When I was little, a person who loved television was dumb, and lazy. Nightly news reported on the dangers of watching too much TV. TV rotted peoples brains turning them in to zombies. TV hurt your eyes if you sat too close. TV was too violent, too sexual, too excessive. TV was a danger.

TV was amazing.

The ABC network combatted the negative image of Television by producing family friendly content in their Friday night line up from 1989 - 2000.  TGIF (Thank God it's Friday or Thank Goodness it is Funny) is where I spent my formative television watching years.

I cut my teeth on The Perfect Strangers, Full House, Family Matters, Boy Meets World, Step by Step and Hanging with Mr. Cooper.   If I was really good, or really quiet I got to stay up late and watch 20/20 with Barbara Walters. Or as my mom used to say, "Baba Wawa." I thought my mother was hilarious!  Turns out Gilda Radner was hilarious and my mom was just a thief.

The TGIF lineup was a staple of my life. From the age 3 through age 13 I took dance lessons two or three times a week.  On the Friday nights when my dance lesson ended at 7pm, my dad would pick me up in his car and would have his small hand held television set (from Radio Shack)  ready for me so I wouldn't miss the beginning of TGIF.  That tiny black and white screen was my first experience with "appointment television."

Image Source: https://upload.wikimedia.org/wikipedia/commons/thumb/1/1d/Sony_watchman_fd210.jpg/220px-Sony_watchman_fd210.jpg

When I was in 4th or 5th grade I given my very first television set. It was a a portable radio/TV combo with a 3 or 4 inch black and white screen and a very long antennae.  

I loved that television. It was always great company when I got sent to my room for being obnoxious or because I needed to clean my room or for when my brother was being obnoxious.  That TV also got me into a pretty sticky situation.  

I was not a bad kid.  I never snuck out and I didn't drink or do drugs. I usually did everything my parents asked.  I would whine about it, but I did it. My fatal flaw was television.  When it came to respecting my parents wishes and not watching certain television shows, I was a bad kid.  I was a rebel and the FOX network was my cause.

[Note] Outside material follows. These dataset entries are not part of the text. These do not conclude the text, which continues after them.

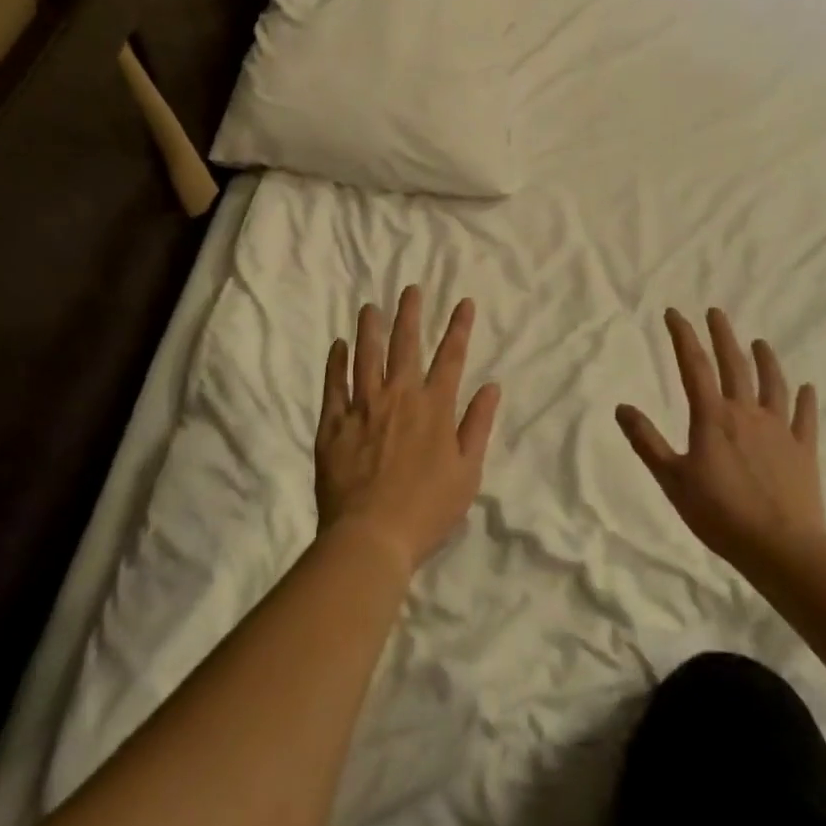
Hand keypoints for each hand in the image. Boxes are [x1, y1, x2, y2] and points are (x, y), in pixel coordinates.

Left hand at [315, 287, 501, 575]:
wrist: (371, 536)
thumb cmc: (427, 510)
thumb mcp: (467, 472)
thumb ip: (478, 425)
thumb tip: (491, 386)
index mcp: (434, 408)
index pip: (450, 357)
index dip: (458, 327)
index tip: (463, 301)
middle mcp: (399, 396)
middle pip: (405, 345)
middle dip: (410, 314)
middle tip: (410, 289)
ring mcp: (363, 407)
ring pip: (366, 356)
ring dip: (369, 329)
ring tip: (369, 306)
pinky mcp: (334, 423)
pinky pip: (334, 384)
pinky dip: (336, 362)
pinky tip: (338, 345)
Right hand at [616, 308, 825, 576]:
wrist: (781, 547)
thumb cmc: (719, 513)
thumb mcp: (671, 479)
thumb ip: (647, 441)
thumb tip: (621, 407)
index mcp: (712, 417)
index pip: (694, 365)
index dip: (683, 336)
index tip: (674, 313)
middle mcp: (746, 413)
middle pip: (734, 365)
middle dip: (723, 336)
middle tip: (716, 312)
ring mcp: (779, 429)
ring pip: (772, 384)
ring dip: (765, 360)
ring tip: (759, 342)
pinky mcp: (803, 450)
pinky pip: (805, 418)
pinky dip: (805, 400)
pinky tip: (807, 388)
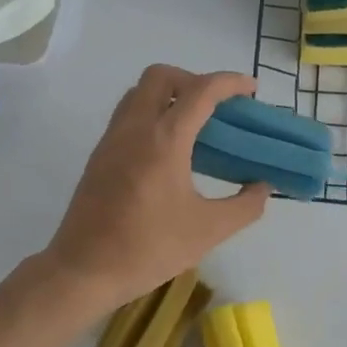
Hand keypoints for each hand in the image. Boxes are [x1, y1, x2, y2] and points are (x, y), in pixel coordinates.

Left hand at [42, 65, 269, 310]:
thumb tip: (263, 187)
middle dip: (193, 80)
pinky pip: (127, 116)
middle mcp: (134, 128)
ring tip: (194, 126)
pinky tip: (168, 151)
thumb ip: (245, 206)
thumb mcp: (208, 231)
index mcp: (164, 139)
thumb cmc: (148, 249)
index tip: (251, 89)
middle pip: (161, 76)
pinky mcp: (99, 156)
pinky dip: (151, 114)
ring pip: (139, 93)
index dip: (230, 82)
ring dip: (168, 95)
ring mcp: (111, 139)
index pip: (200, 91)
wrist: (83, 270)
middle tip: (216, 108)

Our parents let my brother and me watch The Simpsons.  I was always surprised when other kids my age told me that they were not allowed to watch it because it didn't seem scandalous to me.  However, I also was a dumb kid who didn't get 95% of the jokes.  The one show that I was strictly forbidden to watch was Married With Children.  Under no circumstances was that show acceptable viewing material for my child brain, with or without my parents.  

But as stated above, I love TV and I really wanted to know what made the forbidden show so forbidden and in my tiny, developing brain, I had my own TV. What my parents don't know, won't hurt me.    

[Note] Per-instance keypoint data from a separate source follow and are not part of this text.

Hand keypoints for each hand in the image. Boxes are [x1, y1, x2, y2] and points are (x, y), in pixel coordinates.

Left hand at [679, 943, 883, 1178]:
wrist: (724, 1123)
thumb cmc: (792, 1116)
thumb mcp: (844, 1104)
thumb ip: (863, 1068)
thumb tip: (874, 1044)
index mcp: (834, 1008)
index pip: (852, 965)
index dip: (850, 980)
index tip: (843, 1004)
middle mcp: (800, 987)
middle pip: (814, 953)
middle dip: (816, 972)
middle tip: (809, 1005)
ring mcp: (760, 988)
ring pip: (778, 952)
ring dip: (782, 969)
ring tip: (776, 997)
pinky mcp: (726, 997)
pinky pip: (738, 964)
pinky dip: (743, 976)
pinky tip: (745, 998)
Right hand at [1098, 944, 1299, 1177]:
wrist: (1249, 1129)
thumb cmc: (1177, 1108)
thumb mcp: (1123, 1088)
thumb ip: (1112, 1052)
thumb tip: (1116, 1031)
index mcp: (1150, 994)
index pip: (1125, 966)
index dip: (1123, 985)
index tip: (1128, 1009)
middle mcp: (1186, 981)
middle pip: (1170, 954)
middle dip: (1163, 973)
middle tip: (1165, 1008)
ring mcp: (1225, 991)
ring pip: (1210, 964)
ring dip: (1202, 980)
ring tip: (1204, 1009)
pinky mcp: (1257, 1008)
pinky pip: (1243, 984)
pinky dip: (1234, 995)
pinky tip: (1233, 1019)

My subterfuge was going swimmingly until one night at the dinner table my brother said something that brothers say to sisters to annoy them and I responded "You're a bastard!"

I didn't realize until after my parents stopped eating that I had said something pretty bad.  My mom asked me where I heard that word, and (because I was a dumb kid who was incapable of making up a good lie) I told the truth. 

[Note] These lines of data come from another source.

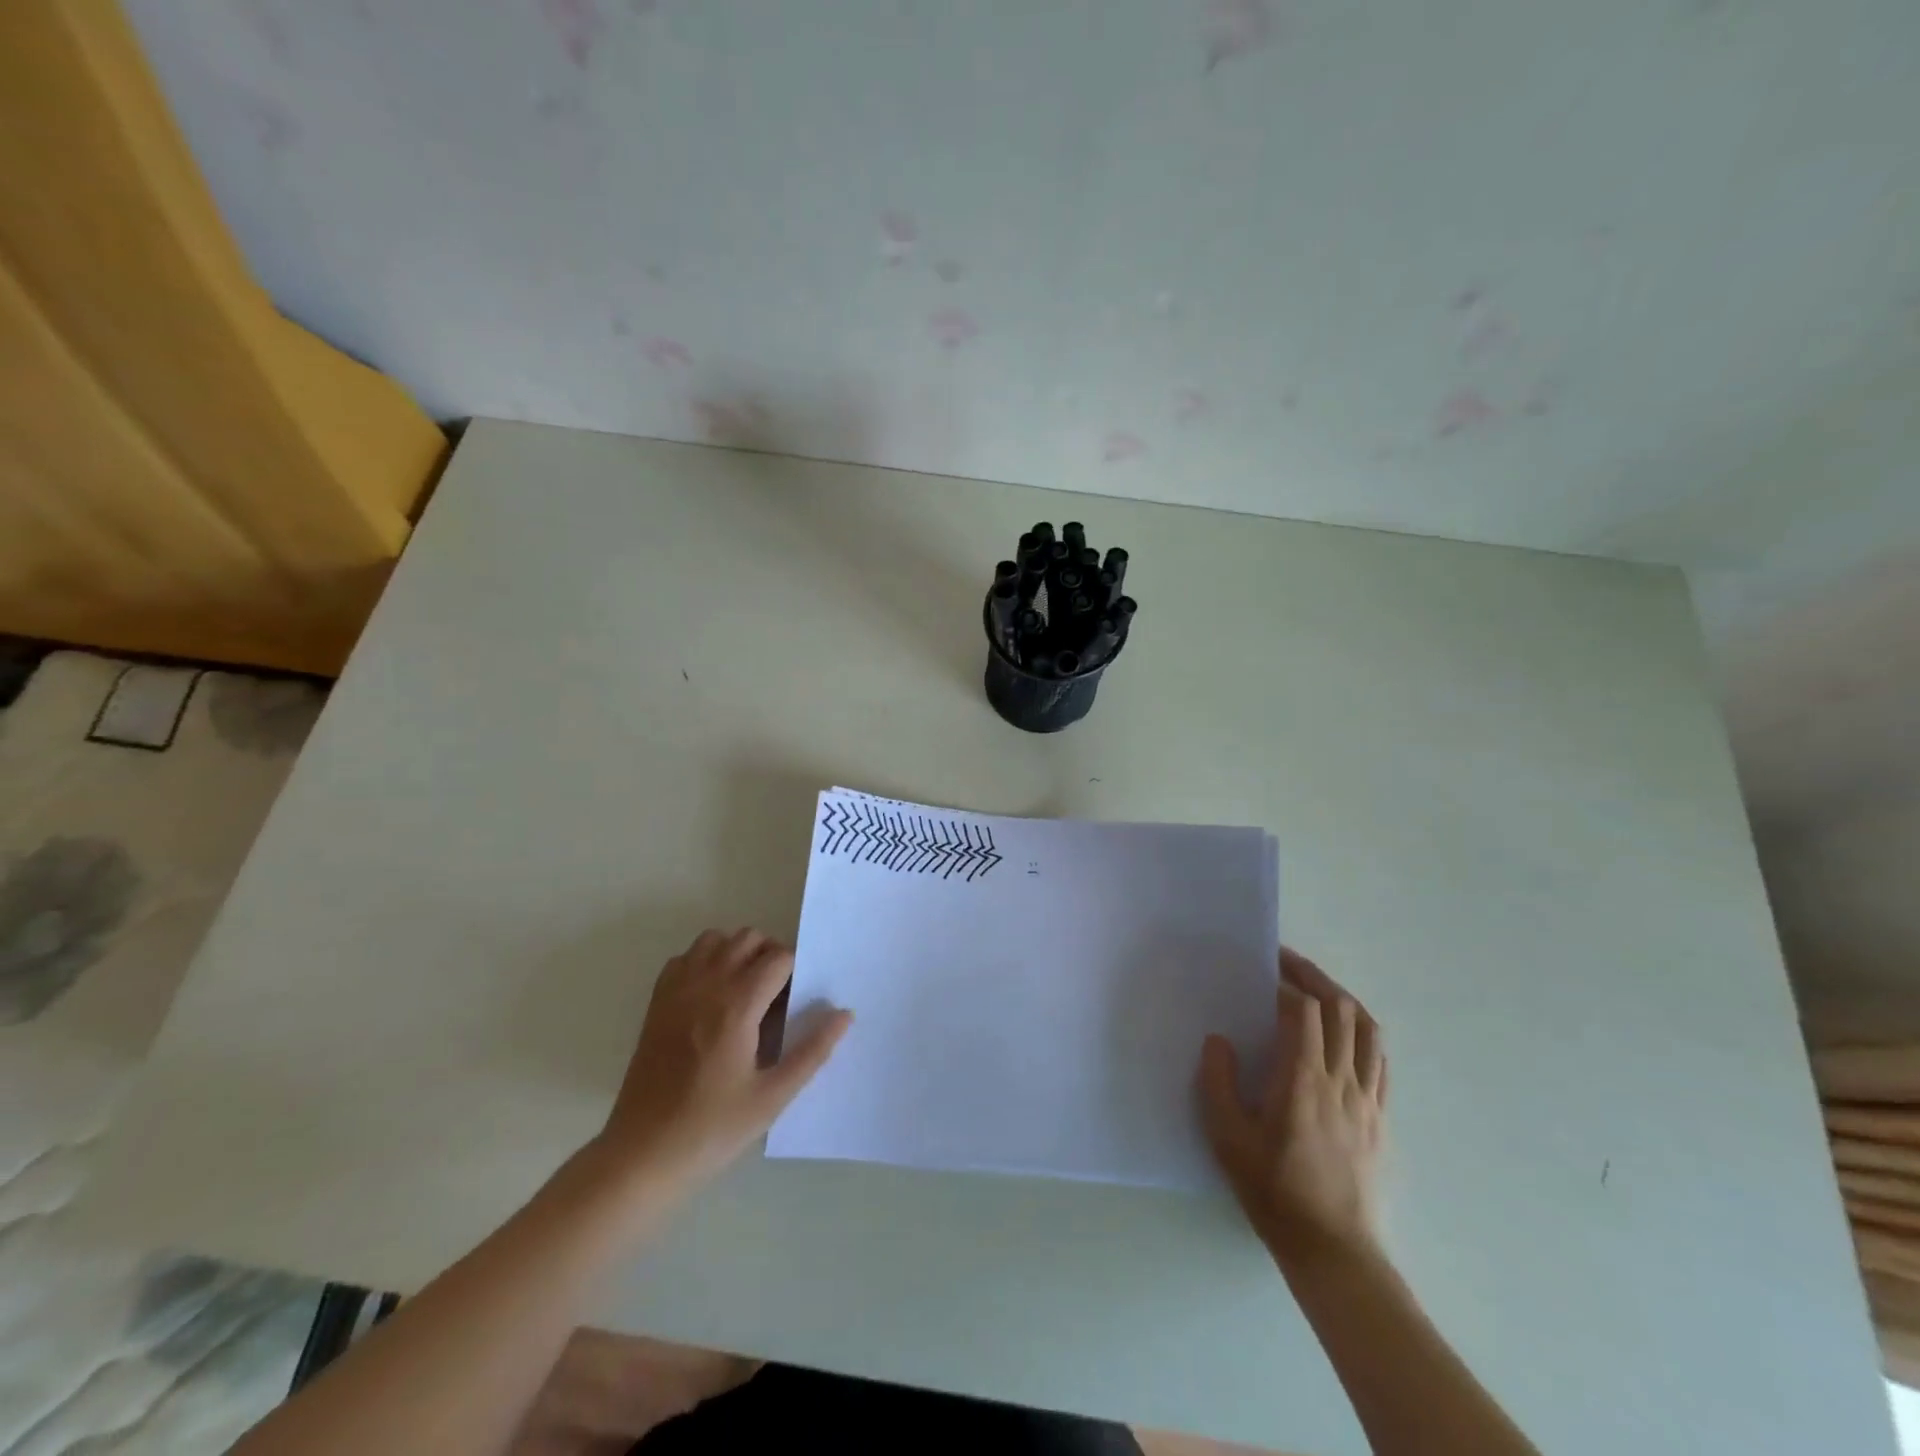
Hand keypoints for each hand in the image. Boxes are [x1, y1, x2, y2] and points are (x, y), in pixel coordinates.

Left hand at [595, 928, 851, 1192]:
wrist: (641, 1156)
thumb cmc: (712, 1129)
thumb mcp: (773, 1097)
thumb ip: (812, 1051)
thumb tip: (844, 1015)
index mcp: (737, 1006)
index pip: (778, 958)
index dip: (795, 972)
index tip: (796, 1001)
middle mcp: (706, 986)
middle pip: (748, 938)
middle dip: (770, 955)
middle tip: (777, 995)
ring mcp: (677, 992)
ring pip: (714, 940)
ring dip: (736, 952)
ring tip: (745, 990)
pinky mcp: (656, 1004)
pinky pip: (684, 959)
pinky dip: (703, 963)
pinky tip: (711, 997)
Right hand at [1198, 948, 1386, 1269]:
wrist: (1335, 1251)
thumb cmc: (1275, 1192)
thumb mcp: (1228, 1139)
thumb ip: (1218, 1083)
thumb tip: (1218, 1039)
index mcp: (1303, 1080)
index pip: (1304, 1012)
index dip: (1286, 983)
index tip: (1264, 969)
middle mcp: (1342, 1081)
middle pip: (1342, 1010)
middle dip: (1316, 978)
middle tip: (1288, 963)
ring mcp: (1368, 1099)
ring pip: (1369, 1031)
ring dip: (1344, 1000)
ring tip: (1318, 990)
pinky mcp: (1382, 1118)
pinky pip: (1381, 1062)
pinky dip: (1364, 1034)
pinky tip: (1347, 1035)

"I heard it on Married With Children. ... No, I don't know what it means. ... OH! That is what it means? ... I am sorry for calling you a bastard. ... No, please don't take it away! I promise I will never watch it again!  ... But I said I was sorry!  ... indistinguishable sobbing noises." 

That one slip up cost me my tiny, private, television privileges for 3 months. Any and all television had to be watched in the living room so that it could be monitored at all times.  

Those were the dark days. 

I never watched a single episode of Married With Children ever again.